Nouvelle noire
L’envie l’avait reprise, il lui
fallait un homme. Maintenant. Ce ne serait pas plus difficile que toutes les
autres fois ! Sur l’autoroute, vers Paris, elle passa en revue ses
conquêtes de l’été. De beaux mâles, dans l’ensemble : jeunes, fougueux, musclés.
Elle avait bon goût, en la matière ; elle était rarement déçue.
« Eux aussi ont eu plutôt
bon goût ! » plaisanta-t-elle, esquissant une moue satisfaite. Elle
attirait les hommes, les hommes l’attiraient : de beaux hommes,
exclusivement. Elle-même était une très belle femme, elle prenait soin d’elle,
elle aimait séduire, sentir l’autre troublé….
Elle craquait pour les corps
harmonieux, bien proportionnés, depuis toujours, lui semblait-il. Elle aimait
sentir ses mains parcourir une peau douce ou plus burinée, explorer la grâce
d’un torse ; elle appréciait la fermeté des pectoraux, la rondeur d’une épaule,
la courbe d’un bras, la dureté des muscles.
Elle liait ses caresses au
regard, suivant des yeux le mouvement de ses mains sur le corps appétissant de
son partenaire.

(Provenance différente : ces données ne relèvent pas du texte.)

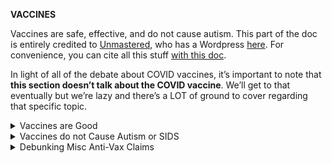 **VACCINES**

Vaccines are safe, effective, and do not cause autism. This part of the doc is entirely credited to [Unmastered](https://twitter.com/unmastered____), who has a Wordpress [here](https://legesite.wordpress.com/). For convenience, you can cite all this stuff [with this doc](https://docs.google.com/document/d/1fZj78ylDcPhXIvLBtEGTcyKDtjFCKv99hjoIG0USZIo/edit).

In light of all of the debate about COVID vaccines, it’s important to note that **this section doesn’t talk about the COVID vaccine**. We’ll get to that eventually but we’re lazy and there’s a LOT of ground to cover regarding that specific topic.

<details markdown="1">
<summary>Vaccines are Good</summary>

# **Vaccines are Good**
**Vaccines are safe and effective at protecting against infectious diseases. Refusal or failure to vaccinate leads to outbreaks and endangers the lives of children.**  

- [Pietrantonj 20](https://www.cochranelibrary.com/cdsr/doi/10.1002/14651858.CD004407.pub4/full)
  - **MASSIVE** systematic review of the effectiveness, safety, and long-and-short term risks associated with MMR (measles, mumps, and rubella) vaccine
  - Included 138 studies (**over 23 MILLION participants**) and found that **children who received all three doses of MMR were 96% protected from measles** and also 96% of preventing further spread
  - There was evidence of an association between MMR vaccine and a small risk of idiopathic thrombocytopaenic purpura (ITP). However, the risk is TWICE as high if infected with MMR.
  - Reporters followed 13 million children who received the vaccine--found **NO association between MMR vaccine and autism**

- [Schiller 12](https://europepmc.org/article/pmc/pmc4636904)
  - Overview of clinical trial results of two Human Papillomavirus (HPV) vaccines.
  - Found **both vaccines are HIGHLY effective at producing an immune response** in preventing anogenital infection
  - BOTH vaccines were **found to be extremely safe with risk of serious adverse effects related to the vaccine low** and similar to the control group.

- [Guo 18](https://pubmed.ncbi.nlm.nih.gov/29859731/)
  - A cross-sectional study that compared the 4-year average annual incidence rates of  cervical cancer in the 4 years before the HPV vaccine was introduced (2003-2006) and the 4 most recent years in the vaccine era (2011-2014).
  - In 2011-2014, incidence rates for cervical cancer were 29% lower than that in 2003-2006.
  - “**A significant decrease in the incidence of cervical cancer among young females after the introduction of human papillomavirus vaccine may indicate early effects of human papillomavirus vaccination**.”

- [https://www.cdc.gov/vaccines/pubs/pinkbook/pert.html](https://www.cdc.gov/vaccines/pubs/pinkbook/pert.html)
  - Finds that incidence of pertussis (whooping cough) has seen an **80% decline since the introduction of the DTP vaccine** in the 1940s
![](https://github.com/source-library/source-library.github.io/blob/main/assets/vaccines-01.png?raw=true)

- [Panhuis et al. 13](https://www.ncbi.nlm.nih.gov/pmc/articles/PMC4175560/)
  - Study that digitized all weekly surveillance reports of notifiable diseases for U.S. cities and states published between 1888 and 2011.
    - **Consists of nearly 88 MILLION reported individual cases**
    - Selected eight vaccine-preventable contagious diseases
    - Estimated number of cases prevented since vaccine introduction for seven of the eight diseases selected (there was no data on pre-smallpox cases-vaccination era).
  - “Assuming that the difference between prevaccine and vaccine disease incidence rates was attributable solely to vaccination programs, we estimate that **a total of 103.1 million cases of these contagious diseases have been prevented since 1924**.”
  - It is reasonable to assert that **these are conservative estimates due to underreporting** which was far more prevalent decades ago.

- [Gahr et al. 11](https://pubmed.ncbi.nlm.nih.gov/24913790/)
  - Investigated the 2011 measles outbreak in Minnesota.
  - Found the source to be a 30-month-old US-born child of Somali descent infected while visiting Kenya
  - The **disease spread to the Somali and non-Somali population mostly through the unvaccinated**
    - 21 cases identified. 16 of 21 **(76%) case-patients were unvaccinated**
    - 9 of the 16 were age-eligible for the vaccine but unvaccinated, 7 because of safety concerns about the MMR vaccine causing autism.
    - Three case-patients had unknown vaccination status
  - Other contributing factors included exposure to infants too young for the MMR vaccine
  - Two-thirds of the cases in this outbreak were hospitalized for respiratory complications.

- [https://sciencebasedmedicine.org/outbreaks-among-somali-immigrants-in-minnesota-thanks-for-the-measles-again-andy/](https://sciencebasedmedicine.org/outbreaks-among-somali-immigrants-in-minnesota-thanks-for-the-measles-again-andy/)
  - Graph showing the declining immunization rates among Minnesota-born children of Somali descent.
  - A small [survey](https://www.jabfm.org/content/27/4/458.full) found that Somali parents in Minnesota were significantly more likely to believe autism is caused by vaccines
![](https://github.com/source-library/source-library.github.io/blob/main/assets/vaccines-02.png?raw=true)  
- Anti Vaccine misinformation was spread heavily in Minnesota by anti vaccine groups like the Vaccine Safety Council of Minnesota among Somali parents which **led to this spike in vaccine refusal and ultimately resulted in outbreaks**.

------------

</details>
<details markdown="1">
<summary>Vaccines do not Cause Autism or SIDS</summary>

# **Vaccines do not Cause Autism or SIDS**
**This misinformation has been spread largely by “Anti-Vaxxers” and discredited papers. These claims too often rely on confusing correlation with causation, or have other issues with them.**

## Autism:

- A list of institutions that have reviewed evidence from all the studies and have all concluded that vaccines DO NOT cause autism or ASD.
  - Institute of Medicine
  - Centers for Disease Control and Prevention (CDC)
  - The Vaccine Injury Compensation Program
  - The American Academy of Pediatrics.

- This vaccine-autism claim can be traced back to a study by [Andrew Wakefield](https://en.wikipedia.org/wiki/Andrew_Wakefield), but **his study had a lot of issues**
  - Published a study in 1998 with 11 co-authors claiming to find a correlation between the MMR vaccine and autism
  - The **study did not stand the test of time** and the **results could not be replicated**
  - 10 of the 12 authors have since retracted their support and the Journal Lancet retracted the paper in 2004.
  - Andrew Wakefield has been the subject of ethics investigation by the General Medical Council for conflicts of interest in the 1998 paper
    - Wakefield was being paid as an expert by trial lawyers interested in suing Vaccine Manufacturers over alleged injuries. Some of the children used in the study were children of the parents who were suing.
    - The General Medical Council in the UK stripped Wakefield of his medical license for research misconduct.

- **The 2014 documentary VAXXED also attempted to support Wakefield’s claims** that the MMR vaccine was linked to autism
  -  VAXXED covers William Thompson who became known as a “CDC whistleblower” for alleging scientific misconduct at the CDC.
  - Thompson co-authored a CDC study in 2004 that failed to find a link between MMR vaccine and autism.
  - Thompson’s CDC allegations were used, by anti-vaccine activist Brian Hooker, to support the claim that the CDC “covered up” data that showed evidence of an increased risk of autism among African American boys who received their first MMR Vaccine before 36 months.
  - **There is NO evidence that the CDC committed fraud.**
    - The only thing Thompson mentions is a scientific disagreement over what data to publish in the CDC’s 2004 paper.
  - **The CDC did not hide any data from the public.**
    - The data set used by the CDC in the 2004 paper has always been available to qualified researchers.
  - **The CDC did NOT cover up a finding that MMR Vaccine is linked to autism.**
    - The CDC released a population-based study in Atlanta in 2004.
    - The study looked at children with autism and children who did not have autism, then looked at the age of the MMR vaccine was given to see if children who had autism were more likely to have been vaccinated at a certain age than those who did not.
    - No association was found but it did find that children who had autism were more likely to have been vaccinated later than 24 months but before 36 months than those who did not.
    - Further information was gathered from all study subjects who had Georgia birth certificates to see if there were any factors that could explain this finding (birth-weight, parents’ age, mother’s education level etc.).
    - After controlling for those factors, the anomaly [disappeared](https://www.harpocratesspeaks.com/2014/09/mmr-cdc-and-brian-hooker-media-guide.html) meaning there was no link found between MMR vaccine and autism.
    - The researchers argued that any higher likelihood of children with Autism having received the MMR vaccine was likely due to immunization requirements for special education preschool.
  - **The CDC did not use birth certificates to intentionally exclude African Americans.**
    - Anti-vaccine activists claimed that the CDC only required birth certificates for African Americans in the study so they could be excluded from the birth certificate subgroup analysis.
    - This was supposed to show that the CDC wanted to cover up a link between MMR vaccine and autism in African American boys.
    - However, the researchers used birth certificates for all the children in the study. Image below is from the [study](https://pubmed.ncbi.nlm.nih.gov/14754936/).
![](https://github.com/source-library/source-library.github.io/blob/main/assets/vaccines-03.jpg?raw=true)

- [Hooker 14](https://www.ncbi.nlm.nih.gov/pmc/articles/PMC4128611/)
  - A re-analysis of the 2004 CDC study by Brian Hooker concluded that African American boys who received the MMR vaccine between 24 and 36 months were at a 3-fold increased risk for autism. Found no association for any other group.
  - **BAD MODELS, BAD STUDY** - used statistical models that didn’t account for factors other than the MMR vaccine that could skew the results.
    - Finding a three-fold increased risk at 36 months is not surprising because autism is usually diagnosed by the time a child is 36 months. The 2004 CDC study used models to account for age. This study did NOT.
    - Used the same CDC dataset but used a different study design.  This is likely to introduce errors into the analysis.
  - **LIMITED DATASET** - After excluding low-birth weight infants, the timeline had to be modified from a 36 month cut-off to 31 months because there were LESS THAN 5 people in this group.
    - This was likely a very SMALL subgroup and the number of children used in the analysis is UNKNOWN.
  - The study has since been retracted due to undeclared conflicts of interest and invalid statistics and methods.

- [Jain et al. 15](https://jamanetwork.com/journals/jama/fullarticle/2275444)
  - Retrospective cohort study involving 95,727 children with older siblings with and without autism
  -  “In this large sample of privately insured children with older siblings, **receipt of the MMR vaccine was not associated with increased risk of ASD**, regardless of whether older siblings had ASD. These findings indicate no harmful association between MMR vaccine receipt and ASD even among children already at higher risk for ASD.”

- [Yota Uno et al. 15](https://pubmed.ncbi.nlm.nih.gov/25562790/)
  - A case-control study investigating the relationship between the risk of autism and early exposure to the combined MMR vaccine and thimerosal consumption
  - There were **NO significant differences in MMR vaccination and thimerosal dosage between cases and controls AT ANY AGE**.
  - “**NO convincing evidence was found in this study that MMR vaccination and increasing thimerosal dose were associated with and increased risk of ASD onset**.”

- [Taylor et al. 14](https://pubmed.ncbi.nlm.nih.gov/24814559/)
  - Meta-analysis assessing the relationship between vaccine administration and the subsequent development of Autism or ASD.
  - Included in the analysis were five cohort **studies involving over 1 MILLION children** and five case-control studies involving 9,920 children.
  - “Findings of this meta-analysis suggest that **vaccinations are not associated with the development of autism or autism spectrum disorder**. Furthermore, the components of the vaccines (thimerosal or mercury) or **multiple vaccines (MMR) are not associated with the development of autism or autism spectrum disorder**.”

## **Other Claims about Autism:**

### 1. "In 1986, Autism rates were 1 in 15,000 children. After the National Childhood Vaccination Injury Act of 1986, Autism rate was 1 in 10,000. Today, it is about 1 in 50."

- [https://youtu.be/8Tl3tUQng9Q](https://youtu.be/8Tl3tUQng9Q)
- This is PURE CORRELATION. No cause is implied here. The much more likely reason for the Autism rates is an increase in diagnoses.
- Just because two things are happening at the same time does NOT prove a link between them, let alone a cause.

### 2. "Somali Americans have higher rates of autism in Minnesota than other ethnic groups so they are right to be suspicious of MMR Vaccine." 

- [https://link.springer.com/article/10.1007/s10803-016-2793-6](https://link.springer.com/article/10.1007/s10803-016-2793-6)
- Found that Somali children were just AS LIKELY to be diagnosed with autism as white children
- However, the study did find that Somali children with autism were more likely to have an intellectual disability than other ethnic groups.
  - This, however, does NOT prove that vaccination was the cause. There have been other proposed potential causes such as Vitamin D deficiency.

## SIDS:

- [Vennemann et al. 07](https://pubmed.ncbi.nlm.nih.gov/17400342/)
  - **Meta-analysis** examining the relationship between immunization and SIDS (Sudden Infant Death Syndrome).
  - Examined nine case-control studies that **found either no association or found an association with a REDUCED risk of SIDS**.
  - “**Immunisations are associated with a halving of the risk of SIDS**. There are biological reasons why this association may be causal, but other factors, such as the healthy vaccine effect, may be important. Immunisations should be part of the SIDS prevention campaigns.”

------------

</details>
<details markdown="1">
<summary>Debunking Misc Anti-Vax Claims</summary>

# **Debunking Misc Anti-Vax Claims**

### 1. "CLAIM: The components in vaccines, thimerosal (mercury) and aluminum, are not safe and lead to neurotoxicity in children."

- [https://www.cdc.gov/vaccines/hcp/patient-ed/conversations/downloads/vacsafe-thimerosal-color-office.pdf](https://www.cdc.gov/vaccines/hcp/patient-ed/conversations/downloads/vacsafe-thimerosal-color-office.pdf)
- Thimerosal is a compound that contains mercury that is used as a preservative in certain vaccines to prevent the growth of bacteria. In 1999, the U.S public health service recommended the removal of thimerosal in childhood vaccines to reduce infant exposure to mercury. This was a PRECAUTIONARY measure. Thimerosal was never proven to be dangerous.
- Thimerosal contains ethylmercury which is different from methylmercury. Methylmercury is what is found in bodies of water, fish, or other food. High amounts of methylmercury is dangerous to the nervous system.
- Ethylmercury is broken down differently and quickly by the blood and exists in such low levels in vaccines as to be [completely safe.](https://www.cdc.gov/vaccinesafety/concerns/thimerosal/index.html%23:~:text=Thimerosal%20has%20been%20shown%20to,doses%20of%20thimerosal%20in%20vaccines.) 
- Other than the flu vaccine, Thimerosal has been removed from childhood vaccines since 2001. (Flu vaccine has a thimerosal-free dose for children)
- [https://www.cdc.gov/vaccinesafety/concerns/adjuvants.html](https://www.cdc.gov/vaccinesafety/concerns/adjuvants.html)
- Aluminum is an adjuvant which helps vaccines work better by creating a stronger immune response in people
- Aluminum-containing adjuvants has been [safely](https://pubmed.ncbi.nlm.nih.gov/22001122/) used in vaccines since the 1930s
- Aluminum is one of the most common metals found in nature. Infants are exposed to more aluminum in breast milk or formula than from vaccines.

### 2. "I have never been vaccinated and neither has my child and we never got sick with any of these diseases."

- While this may be true, this is most likely because the majority of the rest of us are immunized through vaccines. In other words, the child is benefitting from [Herd Immunity.](https://vk.ovg.ox.ac.uk/vk/herd-immunity) This means that enough people are vaccinated around you that it makes infectious disease difficult to spread. Herd immunity is also incredibly important for children who can’t get vaccinated (those with weak immune systems).
- [https://www.cdc.gov/mmwr/volumes/67/wr/mm6740a3.htm?s_cid=mm6740a3_w](https://www.cdc.gov/mmwr/volumes/67/wr/mm6740a3.htm?s_cid=mm6740a3_w) 
  - The percentage of kindergarten age children that are vaccinated remains HIGH.
- Using this as an argument against vaccines is a textbook example of the [composition fallacy](https://en.m.wikipedia.org/wiki/Fallacy_of_composition). This occurs when someone infers that something is true of the whole because it is true among some parts of the whole.
  - If everyone didn’t vaccinate their children because a few parents’ children never got sick, herd immunity would break down and the result would be outbreaks and epidemics of infectious diseases.  

### 3. "MMR vaccine has killed children. Disease can be deadly but so are vaccines."

- [https://www.idsociety.org/public-health/measles/myths-and-facts/](https://www.idsociety.org/public-health/measles/myths-and-facts/)
- There have been NO recorded deaths from the MMR vaccine.
- There have been some rare cases of death from side effects of the vaccine among children with compromised immune systems. These children are also NOT recommended to get the vaccination.
- The vaccine prevents THOUSANDS of death each year.  

### 4. "The flu vaccine isn’t even effective!"

- While it is true that influenza is a difficult virus to create a near perfect vaccine for because the strains quickly mutate, this does not mean that the flu vaccine is ineffective.
- Still, even though the effectiveness varies year by year, it still provides protection and is safe to receive.

### 5. "Vaccine manufacturers are not regulated like other drugs. They can put whatever they want inside of them."

- [https://www.cdc.gov/vaccines/parents/infographics/journey-of-child-vaccine-h.pdf](https://www.cdc.gov/vaccines/parents/infographics/journey-of-child-vaccine-h.pdf)
- Vaccines are held to a HIGHER standard than other pharmaceutical drugs because they are given to healthy individuals.
- Vaccines typically undergo YEARS of clinical trials
- The benefit-risk ratio must be shown to be exceptional.
- After approval, vaccines are continually monitored for safety.

### 6. "Parents have the right to not vaccinate their child if they so choose."

This is a philosophical issue that comes down to different values. I would argue parents DON’T have this right. First, this “right” would lead to endangering the lives of others and their children. In other words, public health outweighs your personal beliefs about vaccines and parental authority.

### 7. "Vaccines make the immune system weaker. It is better to let your body fight off diseases naturally."

- [https://youtu.be/MSsVTaLkPng](https://youtu.be/MSsVTaLkPng) 
- While it can be true that natural infection causes better immunity than vaccines, the price paid for fighting off disease naturally can be deadly. For example, developing liver cancer from hepatitis B or death from measles.
- The goal is to produce immunity. It doesn’t matter where the bacteria comes from. With vaccines, immunity is achieved without the risks associated with the virus itself.
  - [https://sciencebasedmedicine.org/the-pertussis-resurgence/](https://sciencebasedmedicine.org/the-pertussis-resurgence/)
  - Recent outbreaks of pertussis show that immunity from natural infection weakens over time too (4-20 years).

### 8. "The National Vaccine Injury Compensation Program has paid out billions of dollars to Americans who have been damaged by vaccines."

- [https://www.nytimes.com/2019/06/18/health/you-should-get-vaccinated.html?action=click&module=RelatedLinks&pgtype=Article](https://www.nytimes.com/2019/06/18/health/you-should-get-vaccinated.html?action=click&module=RelatedLinks&pgtype=Article)
- Out of the 21,000 people who have filed claims, about 6,600 people have been compensated over a 30 year period.
- About 70% were settlements in cases where no sufficient evidence was found that the vaccine caused any injury
- The CDC estimates vaccines have prevented 732,000 deaths among children in just a 20-year period.
  - Even if we accept the number of people who have been compensated as those who have legitimately suffered injury from a vaccine, the lives saved greatly outweighs this risk.

</details>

Elle gardait les yeux ouverts quand elle s’aventurait plus bas,
vers le ventre, et puis plus bas, encore… Son cœur se mit à battre fort à
l’évocation des souvenirs de ses dernières vacances.
Les séances de massage avec ce
surfeur breton avaient été exquises. Il était doré de la tête aux pieds, de la
couleur du pain d’épices : elle n’en avait fait qu’une bouchée.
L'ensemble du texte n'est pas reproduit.